• Required work
Convert every line of the entries below into a Markdown table with the columns Row and Line, numbering the rows and skipping any blank lines.

• The records
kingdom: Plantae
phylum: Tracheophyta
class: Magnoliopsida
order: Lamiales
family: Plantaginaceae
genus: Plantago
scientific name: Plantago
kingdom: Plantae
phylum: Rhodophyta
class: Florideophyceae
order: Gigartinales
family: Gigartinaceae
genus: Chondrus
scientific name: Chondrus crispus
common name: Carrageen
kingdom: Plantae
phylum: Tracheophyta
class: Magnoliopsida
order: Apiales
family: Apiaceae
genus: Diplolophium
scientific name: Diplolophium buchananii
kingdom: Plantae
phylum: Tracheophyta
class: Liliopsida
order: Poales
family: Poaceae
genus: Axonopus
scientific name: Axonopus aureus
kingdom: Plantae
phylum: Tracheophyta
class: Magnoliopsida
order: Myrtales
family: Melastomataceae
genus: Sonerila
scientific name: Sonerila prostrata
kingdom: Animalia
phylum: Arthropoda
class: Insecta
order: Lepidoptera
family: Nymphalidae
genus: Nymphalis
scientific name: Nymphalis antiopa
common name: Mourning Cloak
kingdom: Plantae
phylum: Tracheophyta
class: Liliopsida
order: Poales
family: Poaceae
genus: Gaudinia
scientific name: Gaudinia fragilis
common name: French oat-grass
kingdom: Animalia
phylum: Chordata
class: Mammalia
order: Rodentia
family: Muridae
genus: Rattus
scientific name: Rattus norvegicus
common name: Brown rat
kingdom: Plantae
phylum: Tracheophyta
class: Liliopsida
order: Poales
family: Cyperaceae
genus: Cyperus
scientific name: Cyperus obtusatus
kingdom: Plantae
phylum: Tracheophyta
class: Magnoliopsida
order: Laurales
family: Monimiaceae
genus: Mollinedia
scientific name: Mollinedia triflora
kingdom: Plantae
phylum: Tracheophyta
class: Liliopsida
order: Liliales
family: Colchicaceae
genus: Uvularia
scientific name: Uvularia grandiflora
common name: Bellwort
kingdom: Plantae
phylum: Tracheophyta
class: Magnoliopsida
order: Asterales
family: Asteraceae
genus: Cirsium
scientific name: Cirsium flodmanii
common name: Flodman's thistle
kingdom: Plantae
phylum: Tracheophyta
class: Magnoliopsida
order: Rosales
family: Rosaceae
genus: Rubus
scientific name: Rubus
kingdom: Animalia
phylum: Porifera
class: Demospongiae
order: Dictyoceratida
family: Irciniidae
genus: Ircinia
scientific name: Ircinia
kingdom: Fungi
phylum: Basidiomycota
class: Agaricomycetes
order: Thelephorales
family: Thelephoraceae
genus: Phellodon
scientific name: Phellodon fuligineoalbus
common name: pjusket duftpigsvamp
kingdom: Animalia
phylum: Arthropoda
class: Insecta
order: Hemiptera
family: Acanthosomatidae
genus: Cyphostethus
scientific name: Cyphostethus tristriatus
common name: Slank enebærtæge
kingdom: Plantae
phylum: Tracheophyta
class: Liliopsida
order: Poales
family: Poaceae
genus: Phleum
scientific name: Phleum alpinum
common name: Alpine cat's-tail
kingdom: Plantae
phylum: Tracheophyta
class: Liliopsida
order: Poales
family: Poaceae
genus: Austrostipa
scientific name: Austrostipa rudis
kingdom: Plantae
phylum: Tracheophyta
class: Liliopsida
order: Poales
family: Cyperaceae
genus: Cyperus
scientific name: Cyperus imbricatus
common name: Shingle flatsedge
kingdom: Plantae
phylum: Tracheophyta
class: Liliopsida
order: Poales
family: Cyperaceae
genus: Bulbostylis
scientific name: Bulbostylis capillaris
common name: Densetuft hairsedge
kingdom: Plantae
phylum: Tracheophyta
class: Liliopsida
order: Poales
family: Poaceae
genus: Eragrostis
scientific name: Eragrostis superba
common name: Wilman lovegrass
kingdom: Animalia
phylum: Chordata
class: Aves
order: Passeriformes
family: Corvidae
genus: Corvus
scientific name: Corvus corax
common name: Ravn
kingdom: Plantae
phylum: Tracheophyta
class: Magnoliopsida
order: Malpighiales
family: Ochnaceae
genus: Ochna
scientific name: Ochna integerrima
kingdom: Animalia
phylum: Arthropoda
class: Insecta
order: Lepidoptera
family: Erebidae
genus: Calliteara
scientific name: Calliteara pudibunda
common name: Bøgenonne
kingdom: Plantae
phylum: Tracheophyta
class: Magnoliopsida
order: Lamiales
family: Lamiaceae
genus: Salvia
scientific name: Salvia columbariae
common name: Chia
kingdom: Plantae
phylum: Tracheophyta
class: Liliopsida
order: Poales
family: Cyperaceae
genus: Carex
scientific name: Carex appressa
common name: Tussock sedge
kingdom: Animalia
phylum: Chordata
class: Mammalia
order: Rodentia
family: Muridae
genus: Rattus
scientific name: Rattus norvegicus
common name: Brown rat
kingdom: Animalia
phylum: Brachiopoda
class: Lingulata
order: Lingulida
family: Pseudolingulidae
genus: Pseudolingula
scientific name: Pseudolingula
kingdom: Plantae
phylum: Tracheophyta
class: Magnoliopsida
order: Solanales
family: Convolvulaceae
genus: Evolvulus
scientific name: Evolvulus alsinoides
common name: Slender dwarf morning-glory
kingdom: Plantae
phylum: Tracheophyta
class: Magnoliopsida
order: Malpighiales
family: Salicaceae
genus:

• Written answer
| Row | Line |
|---|---|
| 1 | kingdom: Plantae |
| 2 | phylum: Tracheophyta |
| 3 | class: Magnoliopsida |
| 4 | order: Lamiales |
| 5 | family: Plantaginaceae |
| 6 | genus: Plantago |
| 7 | scientific name: Plantago |
| 8 | kingdom: Plantae |
| 9 | phylum: Rhodophyta |
| 10 | class: Florideophyceae |
| 11 | order: Gigartinales |
| 12 | family: Gigartinaceae |
| 13 | genus: Chondrus |
| 14 | scientific name: Chondrus crispus |
| 15 | common name: Carrageen |
| 16 | kingdom: Plantae |
| 17 | phylum: Tracheophyta |
| 18 | class: Magnoliopsida |
| 19 | order: Apiales |
| 20 | family: Apiaceae |
| 21 | genus: Diplolophium |
| 22 | scientific name: Diplolophium buchananii |
| 23 | kingdom: Plantae |
| 24 | phylum: Tracheophyta |
| 25 | class: Liliopsida |
| 26 | order: Poales |
| 27 | family: Poaceae |
| 28 | genus: Axonopus |
| 29 | scientific name: Axonopus aureus |
| 30 | kingdom: Plantae |
| 31 | phylum: Tracheophyta |
| 32 | class: Magnoliopsida |
| 33 | order: Myrtales |
| 34 | family: Melastomataceae |
| 35 | genus: Sonerila |
| 36 | scientific name: Sonerila prostrata |
| 37 | kingdom: Animalia |
| 38 | phylum: Arthropoda |
| 39 | class: Insecta |
| 40 | order: Lepidoptera |
| 41 | family: Nymphalidae |
| 42 | genus: Nymphalis |
| 43 | scientific name: Nymphalis antiopa |
| 44 | common name: Mourning Cloak |
| 45 | kingdom: Plantae |
| 46 | phylum: Tracheophyta |
| 47 | class: Liliopsida |
| 48 | order: Poales |
| 49 | family: Poaceae |
| 50 | genus: Gaudinia |
| 51 | scientific name: Gaudinia fragilis |
| 52 | common name: French oat-grass |
| 53 | kingdom: Animalia |
| 54 | phylum: Chordata |
| 55 | class: Mammalia |
| 56 | order: Rodentia |
| 57 | family: Muridae |
| 58 | genus: Rattus |
| 59 | scientific name: Rattus norvegicus |
| 60 | common name: Brown rat |
| 61 | kingdom: Plantae |
| 62 | phylum: Tracheophyta |
| 63 | class: Liliopsida |
| 64 | order: Poales |
| 65 | family: Cyperaceae |
| 66 | genus: Cyperus |
| 67 | scientific name: Cyperus obtusatus |
| 68 | kingdom: Plantae |
| 69 | phylum: Tracheophyta |
| 70 | class: Magnoliopsida |
| 71 | order: Laurales |
| 72 | family: Monimiaceae |
| 73 | genus: Mollinedia |
| 74 | scientific name: Mollinedia triflora |
| 75 | kingdom: Plantae |
| 76 | phylum: Tracheophyta |
| 77 | class: Liliopsida |
| 78 | order: Liliales |
| 79 | family: Colchicaceae |
| 80 | genus: Uvularia |
| 81 | scientific name: Uvularia grandiflora |
| 82 | common name: Bellwort |
| 83 | kingdom: Plantae |
| 84 | phylum: Tracheophyta |
| 85 | class: Magnoliopsida |
| 86 | order: Asterales |
| 87 | family: Asteraceae |
| 88 | genus: Cirsium |
| 89 | scientific name: Cirsium flodmanii |
| 90 | common name: Flodman's thistle |
| 91 | kingdom: Plantae |
| 92 | phylum: Tracheophyta |
| 93 | class: Magnoliopsida |
| 94 | order: Rosales |
| 95 | family: Rosaceae |
| 96 | genus: Rubus |
| 97 | scientific name: Rubus |
| 98 | kingdom: Animalia |
| 99 | phylum: Porifera |
| 100 | class: Demospongiae |
| 101 | order: Dictyoceratida |
| 102 | family: Irciniidae |
| 103 | genus: Ircinia |
| 104 | scientific name: Ircinia |
| 105 | kingdom: Fungi |
| 106 | phylum: Basidiomycota |
| 107 | class: Agaricomycetes |
| 108 | order: Thelephorales |
| 109 | family: Thelephoraceae |
| 110 | genus: Phellodon |
| 111 | scientific name: Phellodon fuligineoalbus |
| 112 | common name: pjusket duftpigsvamp |
| 113 | kingdom: Animalia |
| 114 | phylum: Arthropoda |
| 115 | class: Insecta |
| 116 | order: Hemiptera |
| 117 | family: Acanthosomatidae |
| 118 | genus: Cyphostethus |
| 119 | scientific name: Cyphostethus tristriatus |
| 120 | common name: Slank enebærtæge |
| 121 | kingdom: Plantae |
| 122 | phylum: Tracheophyta |
| 123 | class: Liliopsida |
| 124 | order: Poales |
| 125 | family: Poaceae |
| 126 | genus: Phleum |
| 127 | scientific name: Phleum alpinum |
| 128 | common name: Alpine cat's-tail |
| 129 | kingdom: Plantae |
| 130 | phylum: Tracheophyta |
| 131 | class: Liliopsida |
| 132 | order: Poales |
| 133 | family: Poaceae |
| 134 | genus: Austrostipa |
| 135 | scientific name: Austrostipa rudis |
| 136 | kingdom: Plantae |
| 137 | phylum: Tracheophyta |
| 138 | class: Liliopsida |
| 139 | order: Poales |
| 140 | family: Cyperaceae |
| 141 | genus: Cyperus |
| 142 | scientific name: Cyperus imbricatus |
| 143 | common name: Shingle flatsedge |
| 144 | kingdom: Plantae |
| 145 | phylum: Tracheophyta |
| 146 | class: Liliopsida |
| 147 | order: Poales |
| 148 | family: Cyperaceae |
| 149 | genus: Bulbostylis |
| 150 | scientific name: Bulbostylis capillaris |
| 151 | common name: Densetuft hairsedge |
| 152 | kingdom: Plantae |
| 153 | phylum: Tracheophyta |
| 154 | class: Liliopsida |
| 155 | order: Poales |
| 156 | family: Poaceae |
| 157 | genus: Eragrostis |
| 158 | scientific name: Eragrostis superba |
| 159 | common name: Wilman lovegrass |
| 160 | kingdom: Animalia |
| 161 | phylum: Chordata |
| 162 | class: Aves |
| 163 | order: Passeriformes |
| 164 | family: Corvidae |
| 165 | genus: Corvus |
| 166 | scientific name: Corvus corax |
| 167 | common name: Ravn |
| 168 | kingdom: Plantae |
| 169 | phylum: Tracheophyta |
| 170 | class: Magnoliopsida |
| 171 | order: Malpighiales |
| 172 | family: Ochnaceae |
| 173 | genus: Ochna |
| 174 | scientific name: Ochna integerrima |
| 175 | kingdom: Animalia |
| 176 | phylum: Arthropoda |
| 177 | class: Insecta |
| 178 | order: Lepidoptera |
| 179 | family: Erebidae |
| 180 | genus: Calliteara |
| 181 | scientific name: Calliteara pudibunda |
| 182 | common name: Bøgenonne |
| 183 | kingdom: Plantae |
| 184 | phylum: Tracheophyta |
| 185 | class: Magnoliopsida |
| 186 | order: Lamiales |
| 187 | family: Lamiaceae |
| 188 | genus: Salvia |
| 189 | scientific name: Salvia columbariae |
| 190 | common name: Chia |
| 191 | kingdom: Plantae |
| 192 | phylum: Tracheophyta |
| 193 | class: Liliopsida |
| 194 | order: Poales |
| 195 | family: Cyperaceae |
| 196 | genus: Carex |
| 197 | scientific name: Carex appressa |
| 198 | common name: Tussock sedge |
| 199 | kingdom: Animalia |
| 200 | phylum: Chordata |
| 201 | class: Mammalia |
| 202 | order: Rodentia |
| 203 | family: Muridae |
| 204 | genus: Rattus |
| 205 | scientific name: Rattus norvegicus |
| 206 | common name: Brown rat |
| 207 | kingdom: Animalia |
| 208 | phylum: Brachiopoda |
| 209 | class: Lingulata |
| 210 | order: Lingulida |
| 211 | family: Pseudolingulidae |
| 212 | genus: Pseudolingula |
| 213 | scientific name: Pseudolingula |
| 214 | kingdom: Plantae |
| 215 | phylum: Tracheophyta |
| 216 | class: Magnoliopsida |
| 217 | order: Solanales |
| 218 | family: Convolvulaceae |
| 219 | genus: Evolvulus |
| 220 | scientific name: Evolvulus alsinoides |
| 221 | common name: Slender dwarf morning-glory |
| 222 | kingdom: Plantae |
| 223 | phylum: Tracheophyta |
| 224 | class: Magnoliopsida |
| 225 | order: Malpighiales |
| 226 | family: Salicaceae |
| 227 | genus: |